PhyNetPy Documentation

Library for the Development and Use of Phylogenetic Network Methods

GraphUtils Module v1.0.0

Graph and network utility functions for topology analysis, manipulation, and ASCII rendering.

Author:
Mark Kessler
Last Edit:
5/12/26
Source:
GraphUtils.py

Contents

Module Functions

get_all_clusters(net: Network, node: Union[Node, None] = None, include_trivial: bool = False) -> set[frozenset[Node]]

Compile a list of clusters that make up this graph. Ie: for a graph ((A, B)C, D); , set of all clusters is {(A,B), (A,B,C)}. Can optionally allow the trivial leaf clusters in the set as desired.

Parameter Type Description
net Network the network to operate on
node Node For any user call, this should be the root. For internal calls, it is the starting point for search.
include_trivial bool If set to True, includes clusters of size 1. Defaults to False.
Returns: set: A set of all clusters in this graph.
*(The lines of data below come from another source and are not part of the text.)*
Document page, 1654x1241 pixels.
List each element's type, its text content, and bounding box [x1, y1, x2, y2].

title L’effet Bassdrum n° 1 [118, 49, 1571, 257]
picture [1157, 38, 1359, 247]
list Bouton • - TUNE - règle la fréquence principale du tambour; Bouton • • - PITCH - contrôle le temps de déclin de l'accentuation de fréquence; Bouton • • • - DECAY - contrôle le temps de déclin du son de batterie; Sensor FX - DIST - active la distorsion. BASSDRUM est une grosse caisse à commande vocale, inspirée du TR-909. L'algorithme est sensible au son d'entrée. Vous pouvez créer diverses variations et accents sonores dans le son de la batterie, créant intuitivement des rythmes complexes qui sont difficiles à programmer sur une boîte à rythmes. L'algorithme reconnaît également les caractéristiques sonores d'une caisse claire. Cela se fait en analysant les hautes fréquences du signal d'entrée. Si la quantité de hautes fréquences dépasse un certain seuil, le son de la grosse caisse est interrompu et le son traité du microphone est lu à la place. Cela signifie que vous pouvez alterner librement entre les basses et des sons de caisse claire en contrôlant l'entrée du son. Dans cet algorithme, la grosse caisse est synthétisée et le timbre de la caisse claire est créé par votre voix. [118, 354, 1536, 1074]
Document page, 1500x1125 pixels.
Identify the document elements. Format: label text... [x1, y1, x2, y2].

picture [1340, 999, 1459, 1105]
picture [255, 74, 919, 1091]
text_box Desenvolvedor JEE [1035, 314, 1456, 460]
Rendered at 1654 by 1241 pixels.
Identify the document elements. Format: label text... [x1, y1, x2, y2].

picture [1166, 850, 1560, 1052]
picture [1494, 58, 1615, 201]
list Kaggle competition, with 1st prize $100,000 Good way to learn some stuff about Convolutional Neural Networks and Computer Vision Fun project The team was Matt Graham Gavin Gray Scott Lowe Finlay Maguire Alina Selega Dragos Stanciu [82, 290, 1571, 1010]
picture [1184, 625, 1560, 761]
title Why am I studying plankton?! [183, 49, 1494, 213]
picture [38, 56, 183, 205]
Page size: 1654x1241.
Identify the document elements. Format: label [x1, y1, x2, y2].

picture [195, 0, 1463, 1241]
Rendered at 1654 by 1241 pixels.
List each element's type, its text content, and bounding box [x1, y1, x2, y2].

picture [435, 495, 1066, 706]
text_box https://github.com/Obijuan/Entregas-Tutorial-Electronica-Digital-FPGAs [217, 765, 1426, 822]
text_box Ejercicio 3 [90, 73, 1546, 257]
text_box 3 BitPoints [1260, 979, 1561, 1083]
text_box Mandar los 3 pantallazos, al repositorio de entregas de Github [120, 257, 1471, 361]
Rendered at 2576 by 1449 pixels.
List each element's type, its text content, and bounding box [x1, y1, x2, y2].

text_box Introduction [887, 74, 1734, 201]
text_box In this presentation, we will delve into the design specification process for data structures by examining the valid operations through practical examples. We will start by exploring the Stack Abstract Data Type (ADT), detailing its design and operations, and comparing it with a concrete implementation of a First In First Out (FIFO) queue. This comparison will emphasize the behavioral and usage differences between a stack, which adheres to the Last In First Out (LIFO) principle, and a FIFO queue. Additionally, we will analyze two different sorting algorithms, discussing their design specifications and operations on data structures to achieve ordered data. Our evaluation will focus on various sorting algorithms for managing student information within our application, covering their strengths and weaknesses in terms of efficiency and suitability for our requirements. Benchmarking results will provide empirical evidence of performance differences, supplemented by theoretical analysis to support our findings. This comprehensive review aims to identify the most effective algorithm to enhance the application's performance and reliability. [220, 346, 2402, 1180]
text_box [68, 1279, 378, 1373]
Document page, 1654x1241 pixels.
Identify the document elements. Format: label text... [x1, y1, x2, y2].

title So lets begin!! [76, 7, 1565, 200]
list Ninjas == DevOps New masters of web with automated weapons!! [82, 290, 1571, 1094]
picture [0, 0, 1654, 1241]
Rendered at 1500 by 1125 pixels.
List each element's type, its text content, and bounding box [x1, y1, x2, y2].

Each cluster is represented as a set of either names or nodes.
merge_networks(left: Network, right: Network) -> Network

Combine two networks into a single network object by making the roots of each network the children of a new root node.

Parameter Type Description
left Network Left subnetwork
right Network Right subnetwork
Returns: Network: The resulting network object, containing copies of the nodes and edges of the original networks.
subnet_given_leaves(net: Network, leaf_set: list[Node]) -> Network

Compute the minimally sized subnetwork of a network such that the leaf set of the subnetwork is a subset of the original network's leaf set.

Parameter Type Description
net Network A network
leaf_set list[Node] A set of leaf nodes of the given network
Returns: Network: A new Network object with node and edge copies of the original.
get_all_subtrees(net: Network) -> list[Network]

Generate all possible trees that can be derived from the given network by removing hybrid edges and creating copies with subtrees that start at each non-reticulation node.

Parameter Type Description
net Network A network object
Returns: list[Network]: A list of network objects, each representing a tree that is derived from the original network.
dominant_tree(net: Network) -> Network

Generate the dominant tree from a given network by retaining only the reticulation edges with the highest inheritance probability and removing all other reticulation edges.

Parameter Type Description
net Network A network object
Returns: Network: A new network object representing the dominant tree derived from the original network.
count_reticulations(net: Network) -> int

Count the number of reticulation nodes in a network.

Parameter Type Description
net Network A network object.
Returns: int: Number of nodes with indegree >= 2 (reticulations by flag).
validate_binary(net: Network, require_tree_nodes: bool = True, require_retic_nodes: bool = True) -> tuple[bool, dict[str, list[Node]]]

Validate standard binary constraints. - Tree/internal nodes: indegree=1 (except root with 0), outdegree=2 - Reticulation nodes: indegree=2, outdegree=1 - Leaves: outdegree=0

Parameter Type Description
net Network A network object.
require_tree_nodes bool Enforce tree node constraints.
require_retic_nodes bool Enforce retic node constraints.
Returns: tuple[bool, dict[str, list[Node]]]: (is_valid, violations)
detect_bubbles(net: Network) -> list[tuple[Edge, Edge]]

Detect bubble structures as parallel directed edges (same (src, dest)).

Parameter Type Description
net Network A network object.
Returns: list[tuple[Edge, Edge]]: List of edge pairs representing bubbles.
sample_displayed_tree(net: Network, rng: Union[np.random.Generator, None] = None) -> Network

Sample one displayed tree by selecting, for each reticulation, a single incoming edge with probability proportional to its inheritance probability.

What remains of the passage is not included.